Star Trek: Picard (CBS All Access)
Season 1, Episode 1 – “Remembrance”
Written by Akiva Goldsman & Michael Chabon & Alex Kurtzman and James Duff
Directed by Hanelle Culpepper
Fifteen years prior, in 2387, a disaster occurred. A star in the Romulan Empire went supernova wiping out Romulus and leaving billions stranded as refugees. During the aftermath of this event, Captain Jean-Luc Picard abandoned his post on the Enterprise to aid in the crisis. Since then, he has become a hero to a large faction of displaced Romulans but has cut ties with Starfleet. He growls at one point that Starfleet, as it exists now, is not the organization he once committed himself to. You could see this path unfold on The Next Generation as Picard would frequently move to follow his principles over the commands of his superiors.
Now he is stranded on Earth, tending to the Picard vineyard his deceased older brother once ran. He’s attended by two intensely loyal Romulans. Picard dreams of the old Enterprise-D and his fallen comrade Commander Data. These dreams are cryptic and point towards a higher purpose, with Data hinting that Picard’s time has not passed, and he has a role to play in important events. Picard is haunted by the move by the Federation to ban synthetics/androids after an armada of them went rogue and massacred the Martian colonies. The last remnant of Data, his brother B4 is disassembled, and his parts are locked away at the Daystrom Institute.
Everything changes when a young woman named Dahj comes into Picard’s life. She has seen him in her mind’s eye after a failed attack on her by masked assailants. The retired captain does some poking around and realizes who Dahj is and how she is connected to him. But how she came to be and why she is pursued by heavily armed assassins is unclear. What Picard does know is that answers lie off Earth, and he is the only person in the Federation who can uncover the truth.
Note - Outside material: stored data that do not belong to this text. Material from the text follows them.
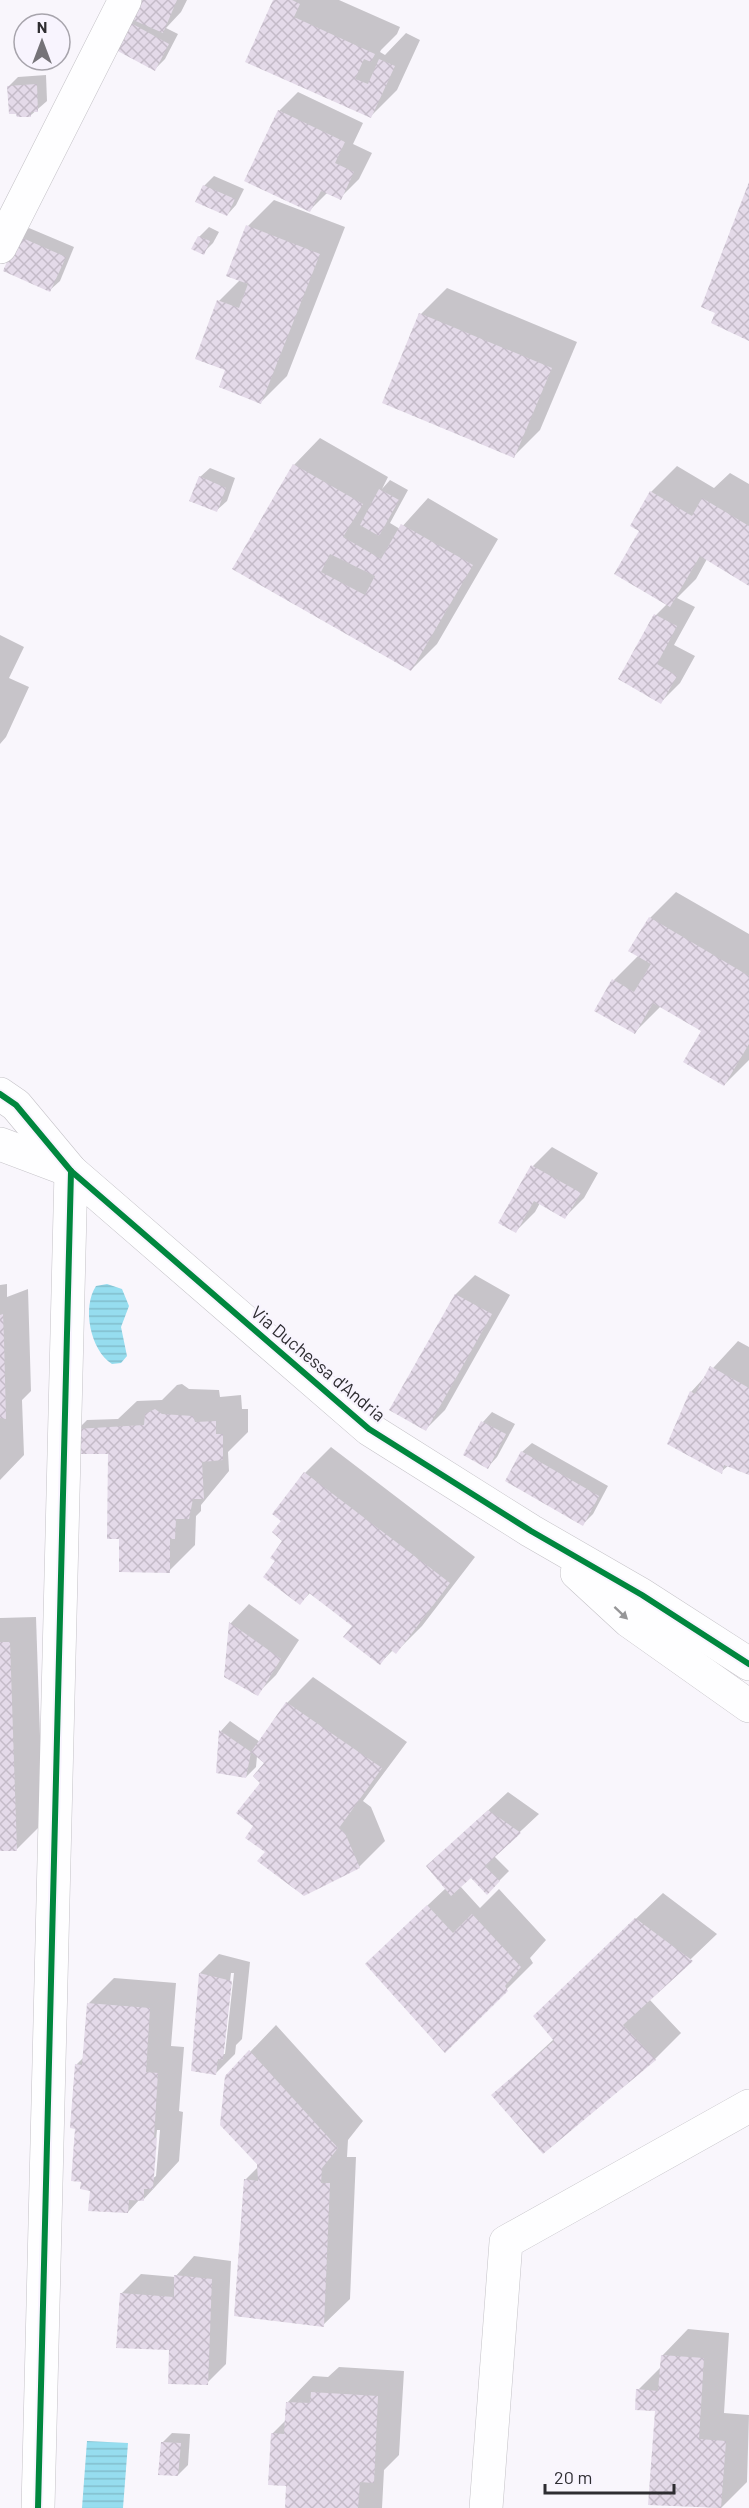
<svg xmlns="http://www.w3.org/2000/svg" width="749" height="2508" font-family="Barlow,sans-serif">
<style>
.water{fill:url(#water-rules)}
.shadow{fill:#0003;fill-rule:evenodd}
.building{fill:url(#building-cross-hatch);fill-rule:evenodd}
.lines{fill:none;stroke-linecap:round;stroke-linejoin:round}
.minor-casing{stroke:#c4c2c7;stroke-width:34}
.minor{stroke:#fefeff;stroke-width:33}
.cycleway-casing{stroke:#f8f4fe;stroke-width:10}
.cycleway{stroke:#00873e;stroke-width:6}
.oneway{fill:#969698}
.labels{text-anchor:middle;stroke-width:4.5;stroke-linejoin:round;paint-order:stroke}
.street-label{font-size:18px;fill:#2e2d31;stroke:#f8f4fe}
</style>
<defs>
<pattern id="water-rules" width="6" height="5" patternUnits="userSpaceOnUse" patternTransform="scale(1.5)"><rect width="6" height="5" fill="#96ddef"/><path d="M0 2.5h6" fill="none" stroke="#82becd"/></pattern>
<pattern id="building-cross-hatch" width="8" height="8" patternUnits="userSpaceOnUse" patternTransform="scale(1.5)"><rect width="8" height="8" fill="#e4dae9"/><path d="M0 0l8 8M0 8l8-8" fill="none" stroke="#c4bbc8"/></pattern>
</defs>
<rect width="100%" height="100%" fill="#f9f6fc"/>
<g class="water">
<path d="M107,1284L122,1289L129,1306L121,1327L127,1356L121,1363L112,1364C90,1350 82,1307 96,1286Z"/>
<polygon points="87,2441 128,2443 123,2508 82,2508"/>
</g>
<g class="shadow">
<polygon points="141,0 187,0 181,12 166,28 178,34 165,59 155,69 116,48"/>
<polygon points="274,0 339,0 400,27 397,34 381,50 380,52 385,55 406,33 420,40 397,90 371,116"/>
<polygon points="46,75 47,101 31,115 9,86 18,77"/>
<polygon points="298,92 363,123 353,144 372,153 359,179 340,198 328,192 310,210 279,111"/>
<polygon points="214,176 244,189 236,205 227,215 204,186"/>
<polygon points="274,200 345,227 287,376 261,402 227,369 219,301 240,280 248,226"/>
<polygon points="209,227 219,232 213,243 203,253 199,237"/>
<polygon points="29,228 74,247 60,281 50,290 20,237"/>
<polygon points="447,288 577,342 540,430 514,456 421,314"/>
<polygon points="320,438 388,477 382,489 390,480 408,490 390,523 400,529 428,498 498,539 437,644 411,670 234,568 294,465"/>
<polygon points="677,466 714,488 730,473 749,484 749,584 707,559 696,579 677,598 695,607 674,645 695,656 680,683 661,702 620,679 656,615 667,604 641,531 651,492"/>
<polygon points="210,468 235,478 227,501 217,510 200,477"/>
<polygon points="0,635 24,647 9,678 29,687 6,737 0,744"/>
<polygon points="676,892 749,934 749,1060 724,1085 703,1031 661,1006 635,1032 614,980 639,955 650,918"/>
<polygon points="552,1147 598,1173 584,1198 565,1217 540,1203 535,1212 516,1231 500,1222 533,1166"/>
<polygon points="475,1275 510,1295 445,1410 426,1429 391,1409 456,1294"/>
<polygon points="7,1284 7,1297 28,1289 31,1391 22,1400 24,1455 0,1480 0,1285"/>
<polygon points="738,1341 749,1347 749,1473 729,1465 721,1472 669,1444 691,1392"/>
<polygon points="182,1384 189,1389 219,1390 220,1397 241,1395 242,1409 248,1409 248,1432 228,1452 229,1471 201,1505 201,1511 196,1516 195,1545 169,1571 120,1538 110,1450 77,1430 87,1420 118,1419 137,1401 162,1400 177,1385"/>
<polygon points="492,1412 515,1424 497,1457 488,1467 465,1454 483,1422"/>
<polygon points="532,1443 608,1486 593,1514 583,1524 522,1452"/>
<polygon points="331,1447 475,1557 422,1626 396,1652 393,1650 380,1663 354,1626 310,1593 300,1603 277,1561 305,1473"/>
<polygon points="249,1604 299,1640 276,1675 257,1694 225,1676 231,1623"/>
<polygon points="36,1617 43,1823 17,1849 0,1850 0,1618"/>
<polygon points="313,1677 407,1742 363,1801 371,1807 385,1841 359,1867 268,1852 255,1826 266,1763 257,1756 256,1767 246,1777 217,1772 221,1731 230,1721 260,1742 287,1703"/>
<polygon points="508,1792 539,1814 494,1856 509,1871 487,1893 476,1872 460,1886 480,1908 499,1889 546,1940 530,1958 533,1963 445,2051 393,1938 446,1888 428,1866"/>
<polygon points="663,1893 717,1934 649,1999 681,2033 655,2059 543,2152 493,2095 554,2039 561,1990"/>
<path d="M219,1954L250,1962L242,2039L236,2045L235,2054L216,2073L200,1973ZM231,1973H234L225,2054H222Z"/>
<path d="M114,1978L176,1983L171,2046L184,2047L179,2111L183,2112L179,2161L143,2200L140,2199L128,2212L92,2189L77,2128L76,2065L84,2057L88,2004ZM157,2130H160L156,2176L152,2179Z"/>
<polygon points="276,2025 363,2121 348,2140 347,2157 356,2157 350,2299 323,2325 245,2180 259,2166 227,2076"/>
<polygon points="194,2256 231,2261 226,2364 207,2383 122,2293 141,2274 175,2277"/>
<polygon points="688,2329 729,2333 724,2413 749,2415 747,2482 721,2508 650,2503 657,2410 638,2390 662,2366 662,2356"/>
<polygon points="339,2367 404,2371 399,2455 384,2470 382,2508 286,2508 287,2484 272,2434 286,2420 287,2403 313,2376 328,2377"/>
<polygon points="172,2433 190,2434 188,2465 178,2475 162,2443"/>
</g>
<g class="building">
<polygon points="139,0 177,0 163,33 131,19"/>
<polygon points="273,0 292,0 300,4 294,17 375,54 371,62 364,59 355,79 368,84 379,59 395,66 371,118 245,62"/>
<polygon points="129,22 169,44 155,71 114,49"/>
<polygon points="37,84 38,112 31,112 31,117 17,117 16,114 9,114 7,86"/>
<polygon points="278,110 345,142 335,163 354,172 341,200 321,191 310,212 244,181"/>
<polygon points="749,182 749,341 711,323 715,313 701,307"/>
<polygon points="203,185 235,199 227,216 195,202"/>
<polygon points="246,225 320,254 261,404 219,387 225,370 195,359 217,300 239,308 248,284 226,276"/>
<polygon points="18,236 66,257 50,292 3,271"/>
<polygon points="198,236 210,241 204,255 191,249"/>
<polygon points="419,313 552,368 514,458 382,403"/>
<path d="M293,464L363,504L343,537L381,559L401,524L473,565L411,671L232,569ZM330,554L375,576L365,595L321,572Z"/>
<polygon points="199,476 226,488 217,512 189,501"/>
<polygon points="379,489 399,500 379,536 360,525"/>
<polygon points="650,491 692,516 702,498 749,526 749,586 700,556 670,607 614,574 639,531 630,526"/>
<polygon points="654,614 677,626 657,664 677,676 661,704 618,679"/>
<polygon points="649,917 749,976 749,1044 724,1086 683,1062 701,1031 653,1003 635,1034 594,1011 612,979 634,992 651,964 628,951"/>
<polygon points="531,1165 581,1193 565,1219 534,1201 516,1233 498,1223"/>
<polygon points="455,1294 492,1314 426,1431 389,1410"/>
<polygon points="3,1314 4,1340 6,1419 0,1418 0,1315"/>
<polygon points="710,1366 749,1388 749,1475 724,1465 722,1474 667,1444 690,1391 695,1394"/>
<polygon points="155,1409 162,1414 193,1416 195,1422 216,1421 216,1434 223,1434 223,1460 202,1462 204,1499 193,1499 189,1519 176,1519 175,1539 170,1539 170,1573 119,1572 119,1539 107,1539 108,1454 75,1454 75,1429 144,1425 145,1414"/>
<polygon points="481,1421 506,1434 488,1469 463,1455"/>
<polygon points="521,1451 599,1496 583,1526 505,1481"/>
<polygon points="304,1472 450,1583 396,1654 391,1650 380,1665 343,1637 352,1626 309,1593 300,1605 263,1577 275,1561 270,1558 282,1541 272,1532 281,1521 272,1514"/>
<polygon points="229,1622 281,1659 258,1696 224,1677"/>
<polygon points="0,1642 10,1642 17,1851 0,1851"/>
<polygon points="286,1702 382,1768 339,1828 345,1833 360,1868 304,1896 257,1861 265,1852 245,1838 253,1826 236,1813 260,1783 253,1776 264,1763 251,1752"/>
<polygon points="219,1730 251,1752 246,1778 216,1773"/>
<polygon points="488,1810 521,1833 485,1866 500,1881 487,1895 471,1878 451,1896 426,1866"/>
<polygon points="427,1905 453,1933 472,1914 521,1967 505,1986 508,1991 445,2053 365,1964"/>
<polygon points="635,1918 693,1961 623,2025 656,2060 543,2154 491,2095 554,2041 533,2016"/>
<polygon points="199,1973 232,1981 223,2060 218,2059 216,2075 191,2071"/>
<polygon points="87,2003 150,2008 146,2072 158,2073 154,2137 157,2138 153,2189 144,2189 144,2201 129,2200 128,2213 88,2211 90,2191 80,2189 81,2182 71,2181 75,2129 70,2128 75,2064 82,2065"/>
<polygon points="249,2050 338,2148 322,2168 321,2183 330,2183 324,2327 234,2316 244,2179 258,2181 257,2164 220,2125 225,2076"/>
<polygon points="174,2275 212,2279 208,2385 168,2384 169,2350 116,2348 120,2293 174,2297"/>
<polygon points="661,2355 704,2358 699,2439 726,2441 721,2508 648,2505 655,2411 635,2410 636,2389 658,2391"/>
<polygon points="311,2392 378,2396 374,2483 360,2482 358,2508 285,2508 286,2486 268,2485 271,2433 284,2434 286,2402 310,2403"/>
<polygon points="161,2442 181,2443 178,2476 158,2475"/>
</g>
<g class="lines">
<defs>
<g id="minor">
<polyline points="0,247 125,0"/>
<polyline points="0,1094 16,1105 71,1171 369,1429 531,1531 642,1595 749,1664"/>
<polyline points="0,1144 69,1170"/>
<polyline points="577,1573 629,1621 749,1706"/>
<polyline points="38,2508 71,1171"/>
<polyline points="486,2508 506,2242 749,2106"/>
</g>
</defs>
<use href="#minor" class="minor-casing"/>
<use href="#minor" class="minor"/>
<defs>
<g id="cycleway">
<polyline points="0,1094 16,1105 71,1171 369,1429 531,1531 642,1595 749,1664"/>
<polyline points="38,2508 71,1171"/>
</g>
</defs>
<use href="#cycleway" class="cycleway-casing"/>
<use href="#cycleway" class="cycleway"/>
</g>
<defs><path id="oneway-solid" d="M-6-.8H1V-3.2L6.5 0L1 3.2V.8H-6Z" transform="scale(1.5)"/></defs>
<use class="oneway" href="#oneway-solid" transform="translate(621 1613) rotate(43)"/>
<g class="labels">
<g class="street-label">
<text transform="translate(318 1364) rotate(40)" y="6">Via Duchessa d'Andria</text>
</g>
</g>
<g transform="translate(42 42)"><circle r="28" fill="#f8f4fe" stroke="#a7a4ac" stroke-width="1.5"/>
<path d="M0-4.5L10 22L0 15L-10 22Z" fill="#757378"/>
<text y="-9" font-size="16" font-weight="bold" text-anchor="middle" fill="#2e2d31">N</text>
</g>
<path d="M545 2484v9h129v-9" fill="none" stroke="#2e2d31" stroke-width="3"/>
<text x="554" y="2484" font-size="18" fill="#2e2d31" stroke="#f8f4fe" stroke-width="4.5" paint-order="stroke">20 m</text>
</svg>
I am so thrilled I did a watch through of the Best of The Next Generation and the films last year. Having those stories fresh in my mind did a lot to help contextualize and heighten the experience of watching this excellent first episode. I was most curious to know how things had changed in the Federation since the snippet we got in the Abrams’ reboot about Romulus’s destruction. I knew that an event like that was bound to have significant repercussions and was glad that it massively affected Picard’s life. There was an evident bond between Picard and the Romulan people, particularly those seeking peace with the Federation. While Picard has come to feel rejected by Starfleet, he is now welcomed as a comrade by Romulans.
Grounding the captain and setting this opening episode on Earth also helped with worldbuilding the future. Most Trek series are in deep space, so we only get glimpses of what life is like back on our homeworld. It was neat to see the French countryside, downtown Boston, and San Francisco in this distant future. The media interview with Picard added some interesting bits in how these sorts of pieces are conducted. The hint that holographic AI is used as a replacement for synthetics has me interested. I suspect the show will develop more of that Martian attack narrative as the cause is still unknown, well at least Starfleet claims it is.
Every time Patrick Stewart is on screen, I was utterly captivated. He is such a brilliant actor, and I am entirely in the camp of pro-Picard over Kirk. Picard is so beautifully complex, highly principled, and developing as a social being. I suspect Stewart brought some of his own personal emotional growth to the captain as he was physically abused as a child by his alcoholic father. That sort of treatment can often lead to withdrawals socially. When you go back to those early days of The Next Generation and see his visible discomfort with pressing the meat versus the more human warmth he exudes in his retirement, it feels like you’ve been watching a real person this whole time. I would argue that Picard will go down as one of the greatest characters in media of all-time.
However, when the show isn’t focusing on Picard, it starts to show some flaws. This is definitely not as cerebral as The Next Generation could be in its best moments, and you can see the influences of some of the producers. I am most worried about the effect Akiva Goldsman and Alex Kurtzmann will have on Picard longterm. Goldsman is the screenwriter behind the Schumacher Batman flicks, I Robot, I Am Legend, the Dan Brown films, and many more. Most films he’s written I absolutely revile, they are dumbed down, lacking any cleverness or subtlety. Alex Kurtzmann is an arguably worse person to have onboard having co-written many Transformers movies, the first two Abrams Star Trek films, The Amazing Spider-Man 2, and many more duds. He did write Mission Impossible III, which still stands up, but that was fourteen years ago. Kurtzmann’s recent output is not good.
My only hope going forward in this series is Patrick Stewart wanting to do justice to Picard and the series showrunner Michael Chabon. Chabon is a Pulitzer Prize-winning novelist who also wrote the story for Spider-Man 2, arguably the best superhero film ever made. He is the one shining beacon of hope that the series will maintain its course and deliver something thoughtful and intelligent. I have to believe that between these two creators, they understand that the character of Picard doesn’t mesh with shooty explosion oriented stories; instead, he should solve problems with his intelligence and only resort to force as a final means. I am looking forward to following Picard in this new chapter of his life and exploring the galaxy with him once again.